PROBLEM STATEMENT =>
Please put every one of the rows below into a two-column CSV with the headers input and output, one line per row. Place each row's text in the input field and its answer in the output field, quote each field, and replace any line breaks with spaces.

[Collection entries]

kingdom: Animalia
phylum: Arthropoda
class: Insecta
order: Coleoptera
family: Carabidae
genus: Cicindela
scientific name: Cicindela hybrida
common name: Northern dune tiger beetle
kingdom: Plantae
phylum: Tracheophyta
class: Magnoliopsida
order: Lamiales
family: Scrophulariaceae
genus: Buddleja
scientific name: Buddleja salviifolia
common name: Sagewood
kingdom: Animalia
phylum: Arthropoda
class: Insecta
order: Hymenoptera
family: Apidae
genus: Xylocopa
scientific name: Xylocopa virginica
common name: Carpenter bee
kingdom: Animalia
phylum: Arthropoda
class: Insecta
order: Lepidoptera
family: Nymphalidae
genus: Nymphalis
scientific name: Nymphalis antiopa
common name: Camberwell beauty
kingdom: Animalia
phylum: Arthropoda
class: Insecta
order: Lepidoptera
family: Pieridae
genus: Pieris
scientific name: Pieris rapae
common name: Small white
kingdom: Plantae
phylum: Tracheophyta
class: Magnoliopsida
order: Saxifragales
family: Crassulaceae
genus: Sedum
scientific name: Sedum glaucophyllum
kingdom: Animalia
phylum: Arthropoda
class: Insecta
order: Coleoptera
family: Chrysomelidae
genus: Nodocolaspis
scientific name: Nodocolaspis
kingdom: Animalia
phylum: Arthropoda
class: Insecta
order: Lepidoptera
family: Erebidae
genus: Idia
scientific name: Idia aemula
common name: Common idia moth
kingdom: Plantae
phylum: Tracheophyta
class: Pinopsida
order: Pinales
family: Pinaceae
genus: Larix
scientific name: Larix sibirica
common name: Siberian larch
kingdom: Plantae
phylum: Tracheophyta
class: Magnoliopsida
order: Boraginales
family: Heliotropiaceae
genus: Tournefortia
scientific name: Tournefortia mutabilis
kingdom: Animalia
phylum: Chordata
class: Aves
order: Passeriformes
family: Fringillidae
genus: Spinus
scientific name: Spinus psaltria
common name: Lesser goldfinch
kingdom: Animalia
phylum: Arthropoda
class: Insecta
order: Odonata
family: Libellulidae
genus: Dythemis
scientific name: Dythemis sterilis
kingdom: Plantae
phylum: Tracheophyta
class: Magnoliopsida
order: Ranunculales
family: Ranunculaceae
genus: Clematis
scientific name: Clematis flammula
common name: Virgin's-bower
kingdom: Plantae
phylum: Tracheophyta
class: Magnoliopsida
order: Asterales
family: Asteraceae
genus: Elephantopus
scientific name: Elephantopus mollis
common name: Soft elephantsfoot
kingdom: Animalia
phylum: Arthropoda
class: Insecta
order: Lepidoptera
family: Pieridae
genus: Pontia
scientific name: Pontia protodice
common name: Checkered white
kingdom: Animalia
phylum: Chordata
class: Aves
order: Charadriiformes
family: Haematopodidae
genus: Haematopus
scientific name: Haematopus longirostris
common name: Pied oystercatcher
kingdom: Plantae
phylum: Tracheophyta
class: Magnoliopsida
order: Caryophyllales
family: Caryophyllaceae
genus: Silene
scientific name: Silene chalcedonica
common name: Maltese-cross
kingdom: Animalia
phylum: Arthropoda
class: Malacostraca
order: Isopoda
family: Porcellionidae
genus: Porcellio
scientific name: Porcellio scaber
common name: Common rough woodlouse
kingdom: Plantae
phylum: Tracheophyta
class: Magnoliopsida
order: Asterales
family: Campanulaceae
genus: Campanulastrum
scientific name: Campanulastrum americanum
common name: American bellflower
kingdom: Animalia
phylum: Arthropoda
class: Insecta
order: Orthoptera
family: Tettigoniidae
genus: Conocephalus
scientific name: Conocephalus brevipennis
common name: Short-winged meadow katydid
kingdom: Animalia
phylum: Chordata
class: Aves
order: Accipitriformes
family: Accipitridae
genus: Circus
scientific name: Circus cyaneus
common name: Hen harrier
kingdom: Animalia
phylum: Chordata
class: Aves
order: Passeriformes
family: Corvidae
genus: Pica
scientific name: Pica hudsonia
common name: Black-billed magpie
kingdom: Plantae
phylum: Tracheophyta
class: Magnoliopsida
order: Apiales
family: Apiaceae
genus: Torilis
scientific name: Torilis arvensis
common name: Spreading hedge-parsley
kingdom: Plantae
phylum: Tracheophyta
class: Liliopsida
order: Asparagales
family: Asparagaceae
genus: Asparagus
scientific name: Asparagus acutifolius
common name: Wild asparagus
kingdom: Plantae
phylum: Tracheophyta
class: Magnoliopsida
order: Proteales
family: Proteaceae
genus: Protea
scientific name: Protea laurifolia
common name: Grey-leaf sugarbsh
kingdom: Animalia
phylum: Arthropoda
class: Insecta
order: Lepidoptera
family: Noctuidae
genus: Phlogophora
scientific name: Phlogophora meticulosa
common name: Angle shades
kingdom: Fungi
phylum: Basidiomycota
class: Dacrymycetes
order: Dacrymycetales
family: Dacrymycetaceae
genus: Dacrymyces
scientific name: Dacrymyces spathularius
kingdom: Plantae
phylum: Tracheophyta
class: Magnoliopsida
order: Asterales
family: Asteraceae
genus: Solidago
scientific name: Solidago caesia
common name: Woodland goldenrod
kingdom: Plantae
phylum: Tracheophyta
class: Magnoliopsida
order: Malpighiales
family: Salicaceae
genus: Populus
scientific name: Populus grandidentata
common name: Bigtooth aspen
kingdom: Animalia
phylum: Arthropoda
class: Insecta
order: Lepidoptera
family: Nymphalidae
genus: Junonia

EXPECTED OUTPUT =>
input,output
"kingdom:","Animalia"
"phylum:","Arthropoda"
"class:","Insecta"
"order:","Coleoptera"
"family:","Carabidae"
"genus:","Cicindela"
"scientific name:","Cicindela hybrida"
"common name:","Northern dune tiger beetle"
"kingdom:","Plantae"
"phylum:","Tracheophyta"
"class:","Magnoliopsida"
"order:","Lamiales"
"family:","Scrophulariaceae"
"genus:","Buddleja"
"scientific name:","Buddleja salviifolia"
"common name:","Sagewood"
"kingdom:","Animalia"
"phylum:","Arthropoda"
"class:","Insecta"
"order:","Hymenoptera"
"family:","Apidae"
"genus:","Xylocopa"
"scientific name:","Xylocopa virginica"
"common name:","Carpenter bee"
"kingdom:","Animalia"
"phylum:","Arthropoda"
"class:","Insecta"
"order:","Lepidoptera"
"family:","Nymphalidae"
"genus:","Nymphalis"
"scientific name:","Nymphalis antiopa"
"common name:","Camberwell beauty"
"kingdom:","Animalia"
"phylum:","Arthropoda"
"class:","Insecta"
"order:","Lepidoptera"
"family:","Pieridae"
"genus:","Pieris"
"scientific name:","Pieris rapae"
"common name:","Small white"
"kingdom:","Plantae"
"phylum:","Tracheophyta"
"class:","Magnoliopsida"
"order:","Saxifragales"
"family:","Crassulaceae"
"genus:","Sedum"
"scientific name:","Sedum glaucophyllum"
"kingdom:","Animalia"
"phylum:","Arthropoda"
"class:","Insecta"
"order:","Coleoptera"
"family:","Chrysomelidae"
"genus:","Nodocolaspis"
"scientific name:","Nodocolaspis"
"kingdom:","Animalia"
"phylum:","Arthropoda"
"class:","Insecta"
"order:","Lepidoptera"
"family:","Erebidae"
"genus:","Idia"
"scientific name:","Idia aemula"
"common name:","Common idia moth"
"kingdom:","Plantae"
"phylum:","Tracheophyta"
"class:","Pinopsida"
"order:","Pinales"
"family:","Pinaceae"
"genus:","Larix"
"scientific name:","Larix sibirica"
"common name:","Siberian larch"
"kingdom:","Plantae"
"phylum:","Tracheophyta"
"class:","Magnoliopsida"
"order:","Boraginales"
"family:","Heliotropiaceae"
"genus:","Tournefortia"
"scientific name:","Tournefortia mutabilis"
"kingdom:","Animalia"
"phylum:","Chordata"
"class:","Aves"
"order:","Passeriformes"
"family:","Fringillidae"
"genus:","Spinus"
"scientific name:","Spinus psaltria"
"common name:","Lesser goldfinch"
"kingdom:","Animalia"
"phylum:","Arthropoda"
"class:","Insecta"
"order:","Odonata"
"family:","Libellulidae"
"genus:","Dythemis"
"scientific name:","Dythemis sterilis"
"kingdom:","Plantae"
"phylum:","Tracheophyta"
"class:","Magnoliopsida"
"order:","Ranunculales"
"family:","Ranunculaceae"
"genus:","Clematis"
"scientific name:","Clematis flammula"
"common name:","Virgin's-bower"
"kingdom:","Plantae"
"phylum:","Tracheophyta"
"class:","Magnoliopsida"
"order:","Asterales"
"family:","Asteraceae"
"genus:","Elephantopus"
"scientific name:","Elephantopus mollis"
"common name:","Soft elephantsfoot"
"kingdom:","Animalia"
"phylum:","Arthropoda"
"class:","Insecta"
"order:","Lepidoptera"
"family:","Pieridae"
"genus:","Pontia"
"scientific name:","Pontia protodice"
"common name:","Checkered white"
"kingdom:","Animalia"
"phylum:","Chordata"
"class:","Aves"
"order:","Charadriiformes"
"family:","Haematopodidae"
"genus:","Haematopus"
"scientific name:","Haematopus longirostris"
"common name:","Pied oystercatcher"
"kingdom:","Plantae"
"phylum:","Tracheophyta"
"class:","Magnoliopsida"
"order:","Caryophyllales"
"family:","Caryophyllaceae"
"genus:","Silene"
"scientific name:","Silene chalcedonica"
"common name:","Maltese-cross"
"kingdom:","Animalia"
"phylum:","Arthropoda"
"class:","Malacostraca"
"order:","Isopoda"
"family:","Porcellionidae"
"genus:","Porcellio"
"scientific name:","Porcellio scaber"
"common name:","Common rough woodlouse"
"kingdom:","Plantae"
"phylum:","Tracheophyta"
"class:","Magnoliopsida"
"order:","Asterales"
"family:","Campanulaceae"
"genus:","Campanulastrum"
"scientific name:","Campanulastrum americanum"
"common name:","American bellflower"
"kingdom:","Animalia"
"phylum:","Arthropoda"
"class:","Insecta"
"order:","Orthoptera"
"family:","Tettigoniidae"
"genus:","Conocephalus"
"scientific name:","Conocephalus brevipennis"
"common name:","Short-winged meadow katydid"
"kingdom:","Animalia"
"phylum:","Chordata"
"class:","Aves"
"order:","Accipitriformes"
"family:","Accipitridae"
"genus:","Circus"
"scientific name:","Circus cyaneus"
"common name:","Hen harrier"
"kingdom:","Animalia"
"phylum:","Chordata"
"class:","Aves"
"order:","Passeriformes"
"family:","Corvidae"
"genus:","Pica"
"scientific name:","Pica hudsonia"
"common name:","Black-billed magpie"
"kingdom:","Plantae"
"phylum:","Tracheophyta"
"class:","Magnoliopsida"
"order:","Apiales"
"family:","Apiaceae"
"genus:","Torilis"
"scientific name:","Torilis arvensis"
"common name:","Spreading hedge-parsley"
"kingdom:","Plantae"
"phylum:","Tracheophyta"
"class:","Liliopsida"
"order:","Asparagales"
"family:","Asparagaceae"
"genus:","Asparagus"
"scientific name:","Asparagus acutifolius"
"common name:","Wild asparagus"
"kingdom:","Plantae"
"phylum:","Tracheophyta"
"class:","Magnoliopsida"
"order:","Proteales"
"family:","Proteaceae"
"genus:","Protea"
"scientific name:","Protea laurifolia"
"common name:","Grey-leaf sugarbsh"
"kingdom:","Animalia"
"phylum:","Arthropoda"
"class:","Insecta"
"order:","Lepidoptera"
"family:","Noctuidae"
"genus:","Phlogophora"
"scientific name:","Phlogophora meticulosa"
"common name:","Angle shades"
"kingdom:","Fungi"
"phylum:","Basidiomycota"
"class:","Dacrymycetes"
"order:","Dacrymycetales"
"family:","Dacrymycetaceae"
"genus:","Dacrymyces"
"scientific name:","Dacrymyces spathularius"
"kingdom:","Plantae"
"phylum:","Tracheophyta"
"class:","Magnoliopsida"
"order:","Asterales"
"family:","Asteraceae"
"genus:","Solidago"
"scientific name:","Solidago caesia"
"common name:","Woodland goldenrod"
"kingdom:","Plantae"
"phylum:","Tracheophyta"
"class:","Magnoliopsida"
"order:","Malpighiales"
"family:","Salicaceae"
"genus:","Populus"
"scientific name:","Populus grandidentata"
"common name:","Bigtooth aspen"
"kingdom:","Animalia"
"phylum:","Arthropoda"
"class:","Insecta"
"order:","Lepidoptera"
"family:","Nymphalidae"
"genus:","Junonia"